Die öffentlichen Toiletten im Eingangsbereich des Erlebnisbad Aqua Top sollen geschlossen werden, munkelt man hinter vorgehaltener Hand in Travemünde. Unmöglich, die nächsten Toiletten sind doch erst an der Kurmuschel oder bei Café Junge - und im Strandbereich sind es sowieso schon zu wenig, entrüsten sich Gäste des Ostseeheilbads und Einheimische gleichermaßen.

Die Stadtwerke Lübeck haben Anfang 1998 die Immobilie Aqua Top übernommen, seitdem sind sie für die bauliche Unterhaltung zuständig. Betrieben werden das Erlebnisbad und die Toiletten allerdings von der Lübecker Schwimmbäder GmbH. Beide städtischen Betriebe sind sich einig: "Für die Badegäste des Aqua Tops werden die Toiletten im Foyer nicht benötigt, denn sanitäre Anlagen stehen im Schwimmbad ausreichend zur Verfügung", so Jürgen-Dieter Hennig von den Stadtwerken. Im Gegenteil: Dadurch, daß die sanitären Anlagen bei starkem Ansturm nicht mehr einwandfrei funktionieren, muß regelmäßig ein teuer georderter Spülwagen für freien Abfluß sorgen - Kosten, die die Stadtwerke nicht länger tragen wollen.

Keine konkreten Pläne

Auch Peter Lemke, Geschäftsführer der Lübecker Schwimmbäder GmbH, sieht sie nur als zusätzlichen Kostenfaktor, denn "95 Prozent der Nutzer sind Laufgäste, aber keine Badegäste". Aber konkrete Pläne zur Schließung der Anlage bestünden nicht, dementiert er die Gerüchte aus Travemünde. "Zwar diskutieren wir zur Zeit mit den Mietern der Passage, beispielsweise mit der Lübeck und Travemünde Tourismus-Zentrale (LTZ), wer die Toiletten zukünftig betreiben wird, aber sie sind ein zwingend notwendiges Angebot für den Kurgast", so Lemke. Schließlich dürfe der Gast nicht der Leidtragende dieser Ungereimtheiten sein.

Vernünftige Regelung angestrebt

Travemündes Kurdirektor Uwe Kirchhoff sieht das genauso.

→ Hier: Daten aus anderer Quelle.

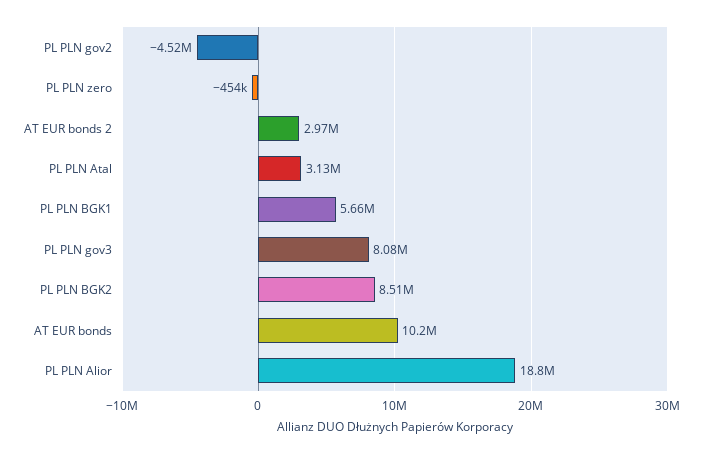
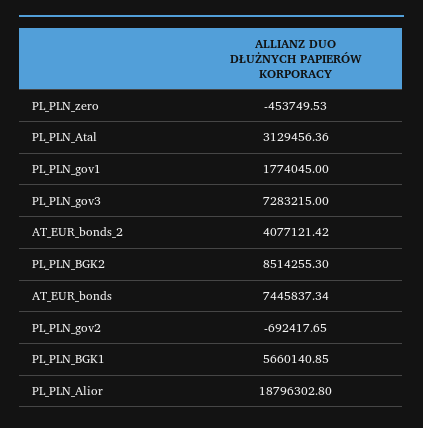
PL PLN gov2: -4520000 -> -692417.65
AT EUR bonds 2: 2970000 -> 4077121.42
PL PLN gov3: 8080000 -> 7283215
AT EUR bonds: 10200000 -> 7445837.34
PL_PLN_gov1: none -> 1774045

Die öffentlichen Toiletten gehörten zur Serviceleistung eines Ostseeheilbades. "Es wird eine vernünftige Regelung zwischen den verschiedenen städtischen Betrieben und Geschäftsbetreibern geben", ist er sich sicher. Ob die Unterhaltung aber Aufgabe der LTZ sei, bleibe zu klären. Schließlich seien das Aqua Top und die Passage ein öffentliches Gebäude mit diversen Geschäften und Gastronomie, da sollte eine sanitäre Anlage zum Standard gehören.

Vorstellbar wäre aber auch, daß die Firma Plural, die im Foyer ein Bistro betreibt, die kostenintensiven Toiletten übernimmt. "Wir sind grundsätzlich dazu bereit, allerdings sind die Bedingungen entscheidend", so Niederlassungsleiterin Claudia März.